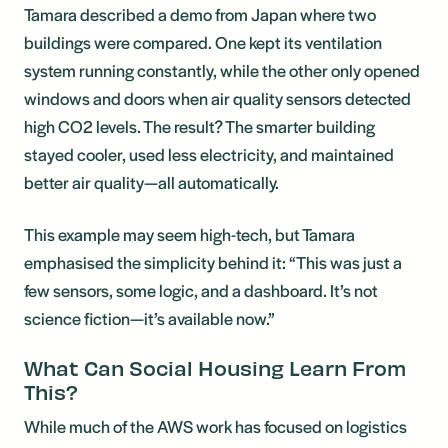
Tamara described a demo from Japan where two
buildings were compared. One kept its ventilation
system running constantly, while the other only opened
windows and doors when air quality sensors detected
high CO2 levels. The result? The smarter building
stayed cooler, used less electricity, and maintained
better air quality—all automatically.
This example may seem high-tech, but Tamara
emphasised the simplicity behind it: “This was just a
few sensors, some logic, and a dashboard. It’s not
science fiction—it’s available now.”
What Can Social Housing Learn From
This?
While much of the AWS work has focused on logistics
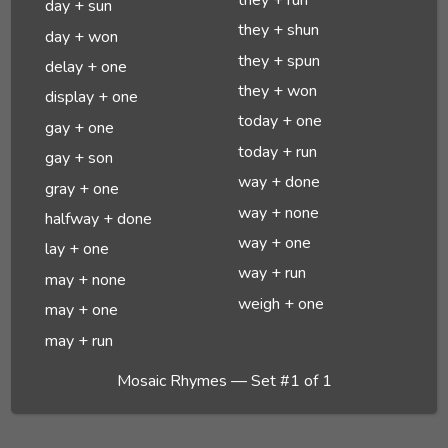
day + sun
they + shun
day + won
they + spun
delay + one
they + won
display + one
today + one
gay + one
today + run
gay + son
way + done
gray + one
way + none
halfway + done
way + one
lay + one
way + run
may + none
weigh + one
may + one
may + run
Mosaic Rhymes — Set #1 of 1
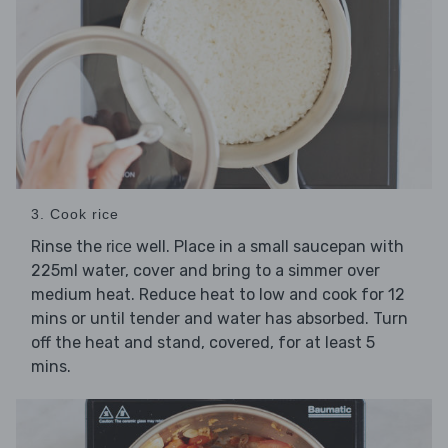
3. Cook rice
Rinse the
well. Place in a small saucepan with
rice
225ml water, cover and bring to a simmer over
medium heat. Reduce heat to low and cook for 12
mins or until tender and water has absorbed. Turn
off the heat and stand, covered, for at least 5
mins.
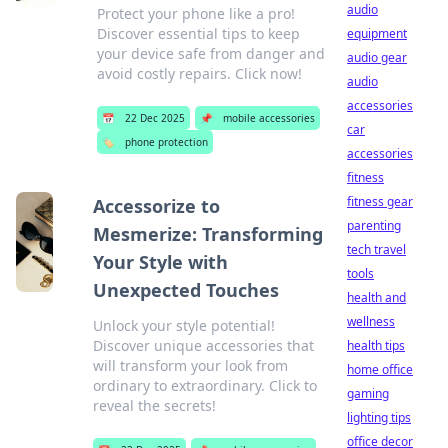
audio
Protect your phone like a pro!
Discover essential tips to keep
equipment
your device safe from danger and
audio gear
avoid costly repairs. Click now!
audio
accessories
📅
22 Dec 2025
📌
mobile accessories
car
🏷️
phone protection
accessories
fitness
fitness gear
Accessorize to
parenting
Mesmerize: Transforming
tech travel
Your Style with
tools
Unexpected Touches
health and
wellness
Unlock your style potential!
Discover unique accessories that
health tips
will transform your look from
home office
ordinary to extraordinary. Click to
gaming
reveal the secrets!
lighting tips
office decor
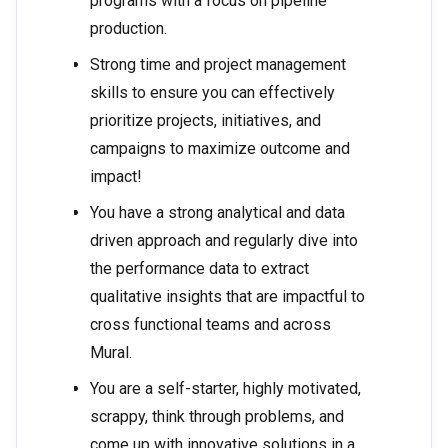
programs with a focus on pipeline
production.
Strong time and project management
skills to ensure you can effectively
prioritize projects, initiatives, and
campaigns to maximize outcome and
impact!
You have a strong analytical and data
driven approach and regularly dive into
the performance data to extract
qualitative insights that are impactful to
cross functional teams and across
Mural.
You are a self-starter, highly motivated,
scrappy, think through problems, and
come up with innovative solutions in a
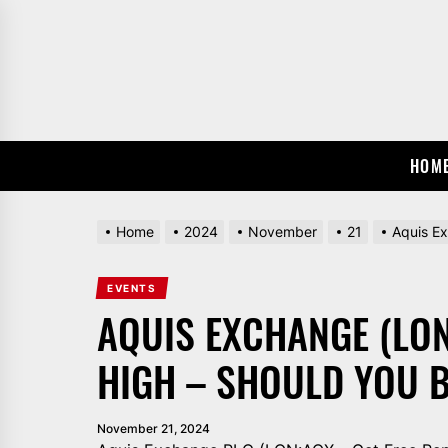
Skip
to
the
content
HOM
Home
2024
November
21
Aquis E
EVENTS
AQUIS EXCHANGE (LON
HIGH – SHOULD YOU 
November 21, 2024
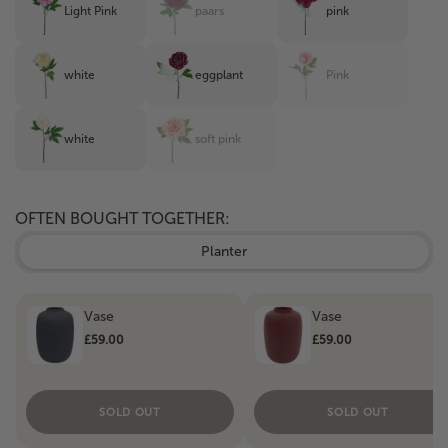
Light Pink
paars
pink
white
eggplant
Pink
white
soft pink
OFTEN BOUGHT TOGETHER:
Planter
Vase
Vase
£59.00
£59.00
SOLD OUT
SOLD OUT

• Task instructions:
Please write out the text of every row above word for word, leaving out the pictures.

• Answer area:
Tamara described a demo from Japan where two
buildings were compared. One kept its ventilation
system running constantly, while the other only opened
windows and doors when air quality sensors detected
high CO2 levels. The result? The smarter building
stayed cooler, used less electricity, and maintained
better air quality—all automatically.
This example may seem high-tech, but Tamara
emphasised the simplicity behind it: “This was just a
few sensors, some logic, and a dashboard. It’s not
science fiction—it’s available now.”
What Can Social Housing Learn From
This?
While much of the AWS work has focused on logistics
day + sun
they + shun
day + won
they + spun
delay + one
they + won
display + one
today + one
gay + one
today + run
gay + son
way + done
gray + one
way + none
halfway + done
way + one
lay + one
way + run
may + none
weigh + one
may + one
may + run
Mosaic Rhymes — Set #1 of 1
3. Cook rice
Rinse the
well. Place in a small saucepan with
rice
225ml water, cover and bring to a simmer over
medium heat. Reduce heat to low and cook for 12
mins or until tender and water has absorbed. Turn
off the heat and stand, covered, for at least 5
mins.
audio
Protect your phone like a pro!
Discover essential tips to keep
equipment
your device safe from danger and
audio gear
avoid costly repairs. Click now!
audio
accessories
📅
22 Dec 2025
📌
mobile accessories
car
🏷️
phone protection
accessories
fitness
fitness gear
Accessorize to
parenting
Mesmerize: Transforming
tech travel
Your Style with
tools
Unexpected Touches
health and
wellness
Unlock your style potential!
Discover unique accessories that
health tips
will transform your look from
home office
ordinary to extraordinary. Click to
gaming
reveal the secrets!
lighting tips
office decor
programs with a focus on pipeline
production.
Strong time and project management
skills to ensure you can effectively
prioritize projects, initiatives, and
campaigns to maximize outcome and
impact!
You have a strong analytical and data
driven approach and regularly dive into
the performance data to extract
qualitative insights that are impactful to
cross functional teams and across
Mural.
You are a self-starter, highly motivated,
scrappy, think through problems, and
come up with innovative solutions in a
Skip
to
the
content
HOM
Home
2024
November
21
Aquis E
EVENTS
AQUIS EXCHANGE (LON
HIGH – SHOULD YOU 
November 21, 2024
Light Pink
paars
pink
white
eggplant
Pink
white
soft pink
OFTEN BOUGHT TOGETHER:
Planter
Vase
Vase
£59.00
£59.00
SOLD OUT
SOLD OUT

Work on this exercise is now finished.